4. Gewiß, wer der Sache des Evangeliums treu zu dienen sucht, dem fehlt es nicht an Unverständnis und Schwierigkeiten. Der Herr reinigt und formt mit der geheimnisvollen Kraft des Kreuzes diejenigen, die er in seine Nachfolge beruft; doch im Kreuz – so sagte es der neue Heilige immer wieder – finden wir Licht, Frieden und Freude: Lux in Cruce, requies in Cruce, gaudium in Cruce! Seit dem siebten August 1931, als während der Feier der Heiligen Messe in seiner Seele die Worte Jesu „Wenn ich von der Erde erhöht bin, werde ich alle an mich ziehen“ (Joh 12,32) ertönten, verstand Josemaría Escrivá klarer, daß die Aufgabe der Getauften darin besteht, das Kreuz Christi an die Spitze jeder menschlichen Realität zu erheben, und nahm in seinem Inneren den mitreißenden Ruf wahr, alle Bereiche der Gesellschaft zu evangelisieren. Er nahm darauf hin ohne zu zögern die von Jesus an den Apostel Petrus ergangene Einladung an, die vorhin über diesen Platz hallten: Duc in altum!“. Er gab sie an seine ganze geistliche Familie weiter, damit sie der Kirche einen gültigen Beitrag der Gemeinschaft und des apostolischen Dienstes darbringe. Diese Einladung richtet sich heute an uns alle. „Fahr hinaus auf den See“, sagt uns der göttliche Meister, „dort werft eure Netze zum Fang aus!“ (Lk 5,4).

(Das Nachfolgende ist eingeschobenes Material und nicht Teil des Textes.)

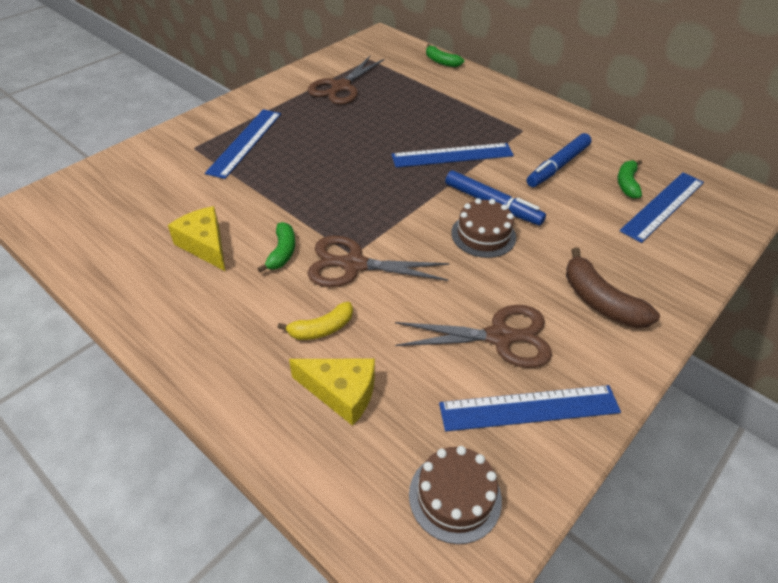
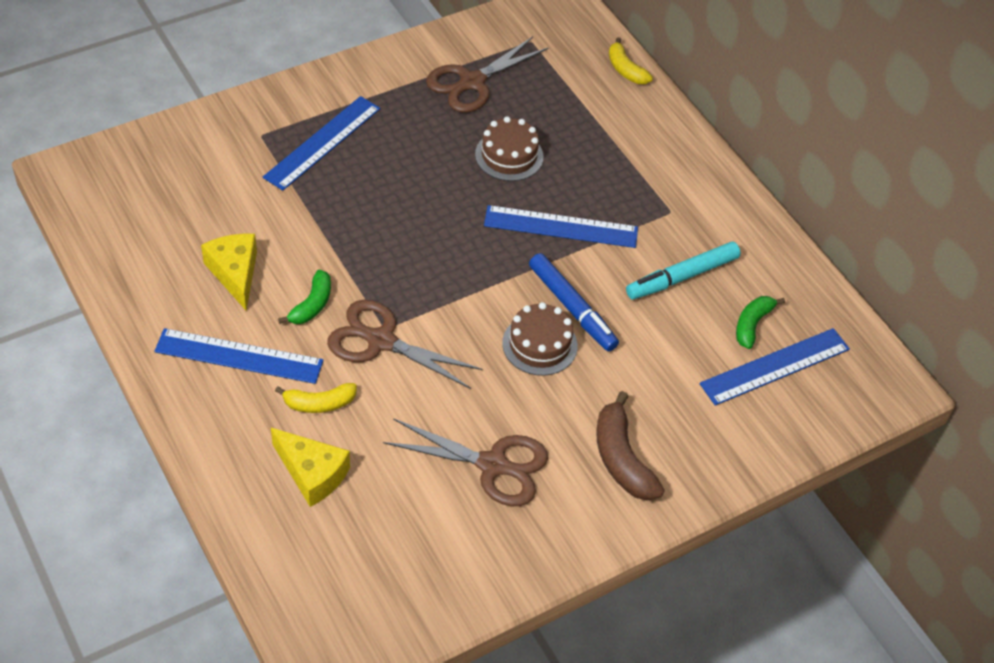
camera: 15 degrees right, 5 degrees up
brown cake [409,446,502,544] -> brown cake moved to [475,116,544,181]
green banana [426,44,464,67] -> yellow banana [609,37,653,84]
blue ruler [439,385,621,431] -> blue ruler moved to [154,328,324,384]
blue marker [527,133,591,187] -> turquoise marker [626,241,741,300]

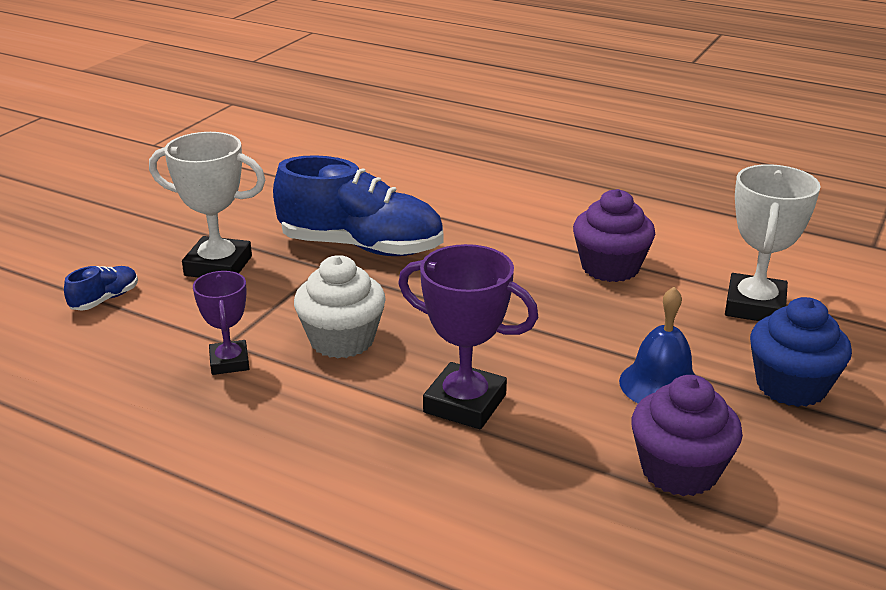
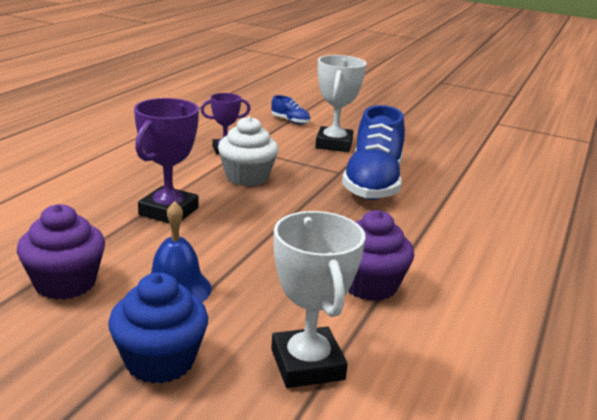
camera: 85 degrees right, 5 degrees down
white trophy [725,164,821,321] -> white trophy turned 60 degrees clockwise [271,211,365,388]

5. Um diese anspruchsvolle Aufgabe zu erfüllen, ist ein vom Gebet genährtes ständiges inneres Wachstum erforderlich. Der hl. Josemaría war ein Lehrer in der Praxis des Gebets, das er für die wirksamste „Waffe“ hielt, um die Welt zu erlösen. Er empfahl stets: „Zuerst Gebet, dann Buße, an dritter Stelle, weit an ‚dritter Stelle’, das Tun“ (Der Weg, Nr. 82). Es ist kein Paradoxon, sondern eine ewige Wahrheit: Die Fruchtbarkeit des Apostolates besteht vor allem im Gebet und in einem intensiven und stetigen sakramentalen Leben. Das ist im Grunde der Schlüssel der Heiligkeit und des wahren Erfolgs der Heiligen.

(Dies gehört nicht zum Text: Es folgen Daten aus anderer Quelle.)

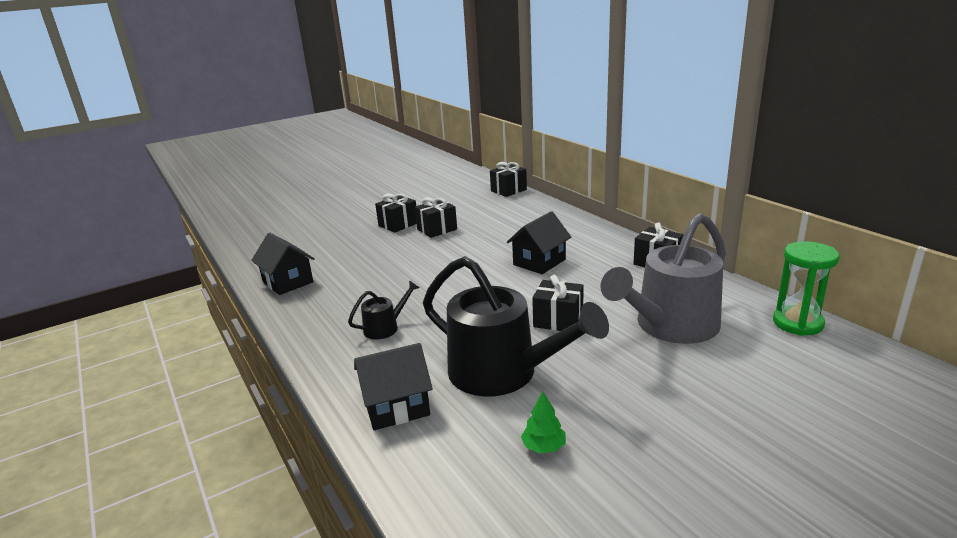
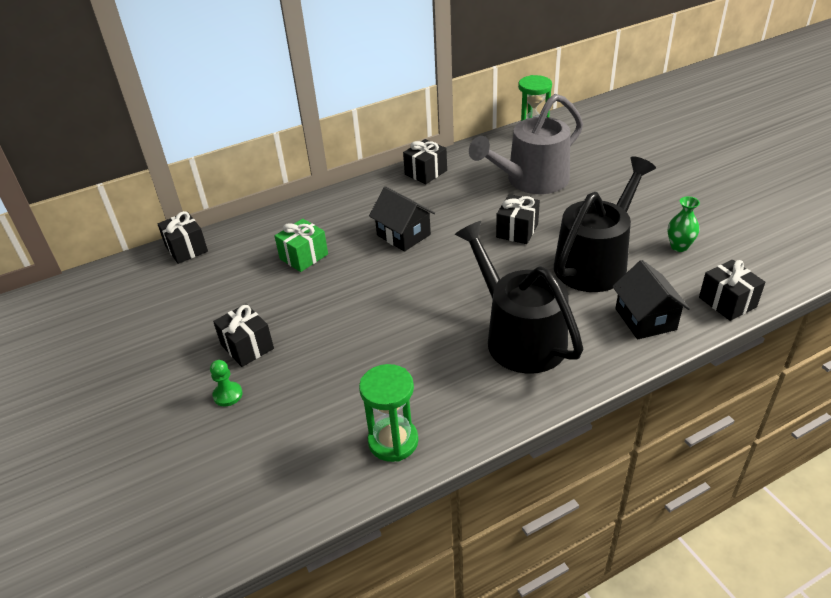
camera: 85 degrees left, 15 degrees up
black house [251,232,315,295] -> green hourglass [359,364,418,462]
black watering can [348,280,419,339] -> black watering can [455,221,583,374], size x2.24
black gift [415,197,457,238] -> black gift moved to [699,260,766,321]
green tree [521,391,566,453] -> green vase [667,196,700,252]
grey watering can [600,213,726,344] -> grey watering can turned 90 degrees clockwise [469,94,583,194]
none -> green pawn [210,360,243,406]
none -> green gift [275,219,328,272]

Liebe Brüder und Schwestern, der Herr helfe euch, dieses anspruchsvolle aszetische und missionarische Erbe zu übernehmen. Maria, die der heilige Gründer als Spes nostra, Sedes Sapientiae undAncilla Domini anrief, stehe euch bei.

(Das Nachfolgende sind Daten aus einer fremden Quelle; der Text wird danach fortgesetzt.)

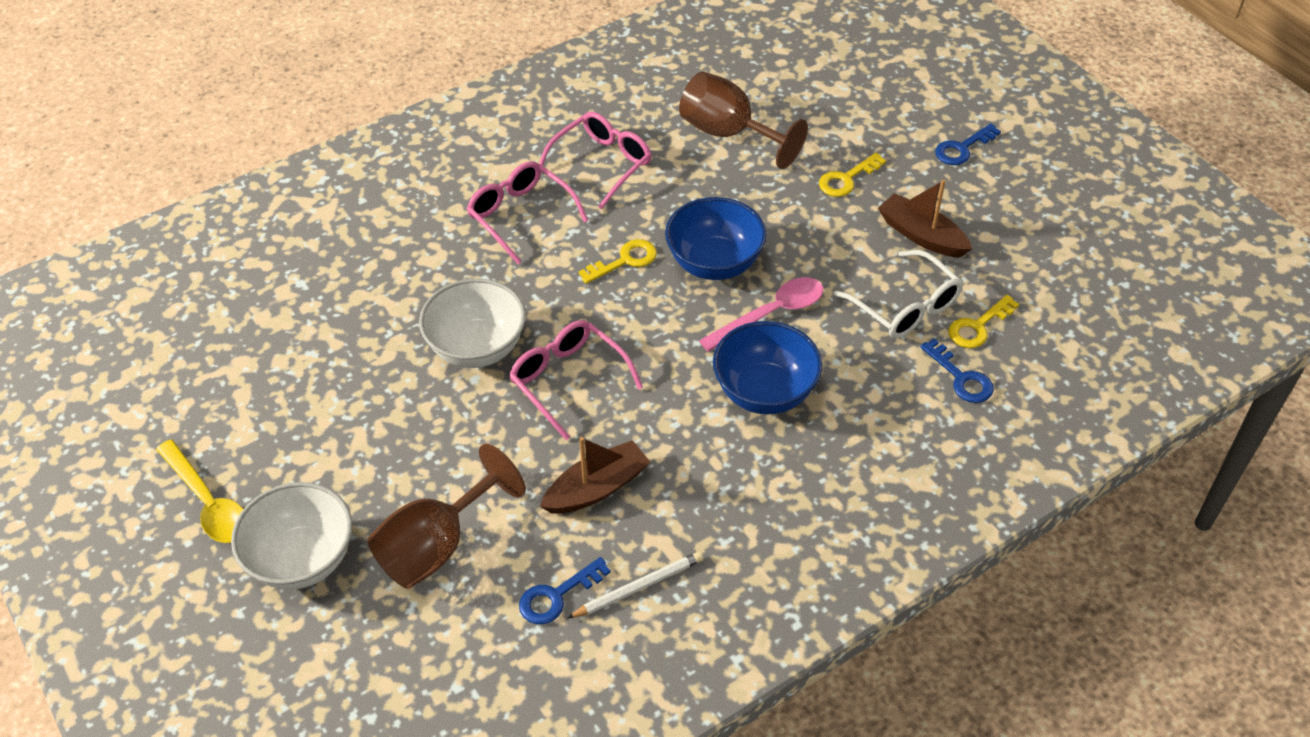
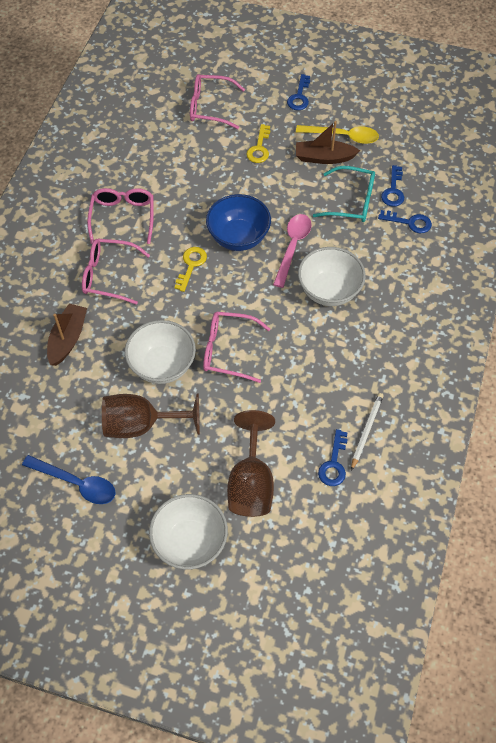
camera: 40 degrees left, 10 degrees up
yellow spoon [156,439,243,543] -> yellow spoon moved to [296,125,379,144]
brown boat [540,437,650,514] -> brown boat moved to [47,304,87,366]
brown goblet [679,71,808,169] -> brown goblet moved to [102,394,200,438]
blue bowl [713,321,822,415] -> white bowl [298,247,366,306]
white glasses [834,250,963,339] -> turquoise glasses [313,166,375,222]
yellow key [949,295,1019,348] -> blue key [381,165,404,207]
none -> blue spoon [22,455,116,504]
none -> pink glasses [190,74,245,129]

Die Mutter Gottes mache jeden zu einem glaubwürdigen Zeugen des Evangeliums, der bereit ist, überall hochherzig zum Aufbau des Reiches Christi beizutragen. Das Vorbild und die Weisung des hl. Josemaría sollen uns anspornen, damit auch wir am Ende unserer irdischen Pilgerschaft am seligen Erbe des Himmels teilhaben können. Zusammen mit den Engeln und allen Heiligen werden wir dort das Angesicht Gottes schauen und seine Herrlichkeit in alle Ewigkeit lobpreisen!